US personnel in Bahrain given guidelines as Ramadan begins
July 9, 2013
MANAMA, Bahrain — With the start of the Islamic holy month of Ramadan, when Muslims fast during the day, U.S. personnel stationed in the Middle East will be expected to observe certain restrictions when off base and their daily routines may be affected in other ways as well.
Businesses and government offices will reduce hours and most restaurants will be closed during daylight hours. In Bahrain, Americans can be fined for eating, drinking or smoking in public when off base.
For Muslims around the world, Ramadan is a month of fasting and devotion to God. Most Muslims fast from dawn to sunset, when families gather for Iftar – the meal that breaks the fast.
Alaa Afifi, an intercultural relations specialist at Naval Support Activity Bahrain, has spent the past several weeks educating U.S. personnel on what to expect.
"Ramadan is different than any other day in our life," he said, adding that if foreigners know and respect the culture of a country, local people will respect them as well.
Chief Petty Officer Rashad Boyd who attended one of Afifi's briefings on Sunday, said it was beneficial to learn the do's and don'ts during the holy month. "I don't want to offend anyone in this county," he said.
Afifi said the purpose of his briefings is to provide advice and "avoid misunderstandings."
Navy officials have implemented guidelines for all U.S. personnel to follow throughout the U.S. Navy 5th Fleet area of responsibility, which includes the Middle East and Afghanistan.

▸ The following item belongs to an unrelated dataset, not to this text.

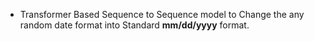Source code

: * Transformer Based Sequence to Sequence model to Change the any random date format into Standard <b>mm/dd/yyyy</b> format.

The approved dress code requires men to wear long sleeves and pants, and women to wear sleeves that extend below the elbow, and pants or skirts long enough to cover the knees.
The Navy Exchange on NSA Bahrain has even set up clothing racks advertising "Ramadan Approved Apparel."
Petty Officer 2nd Class Joshua Daniels said he looks forward to the cross-cultural experience.
"No matter what country you're in, you have to respect your surroundings," said Daniels, who arrived in Bahrain a week ago.
Ramadan will also offer some unique experiences for Americans stationed in the area, such as the highly popular Ramadan tents where Americans can experience Iftar — the traditional evening meal — and go midnight shopping, since most malls and shops will be open at night during the month.
Things to Know During Ramadan:
Eating, drinking, chewing and smoking in public are civil offenses in some Arab countries. Men should wear long sleeves and pants. Women’s sleeves should extend below the elbow and pants or skirts should cover the knees. Avoid critical remarks about fasting or any religious practice. Most restaurants will be closed except those in 4- and 5-star hotels. Shops are usually closed during the day and open at night until early morning hours. Arabs are good hosts and may offer you food or refreshments during daylight hours. Such offers should be declined. All consumption of alcohol by U.S. Personnel is prohibited at any off base public venue in the U.S. Navy 5th Fleet AOR during Ramadan. It's polite to say 'Ramadan Kareem' during Ramadan.Source: Alaa Afifi, intercultural specialist on NSA Bahrain and U.S. Navy 5th Fleet.